On such a stool immortal Alfred sat.
- William Cowper, Sofa, Book I, line 19; reported in Hoyt's New Cyclopedia Of Practical Quotations (1922), p. 304.
- Ingenious Fancy, never better pleased
Than when employ'd t' accommodate the fair,
Heard the sweet moan of pity, and devised
The soft settee; one elbow at each end,
And in the midst an elbow it received,
United yet divided, twain at once.
- William Cowper, The Task (1785), Book I, line 71.
- Necessity invented stools,
Convenience next suggested elbow-chairs,
And Luxury the accomplish'd Sofa last.
- William Cowper, The Task (1785), Book I, line 86.

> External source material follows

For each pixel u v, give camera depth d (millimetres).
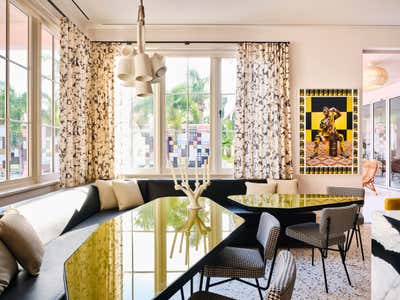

- A three-legged table, O ye fates!
- Horace; reported in Hoyt's New Cyclopedia Of Practical Quotations (1922), p. 304.
- By the late ‘60’s I had become focused on the female figure. My depictions became more volumetric, stylised and, to my mind, sexy. As they became more highly modelled and tactile I questioned the need to be painting them on a flat canvas. My ‘furniture’ sculptures grew directly out of these concerns. I commenced with a standing figure, intending it to be clad in street clothes. However, I thought it might look like a refugee from Surrealism, a window mannequin or “found object”. A solution was suggested by an adult erotic cartoon strip of a figure supporting a table top. By giving my sculpture a functional connotation it acted as a distancing device that further dislocated the expectation of what a sculpture could be.
- Allen Jones 
- When on my three-foot stool I sit.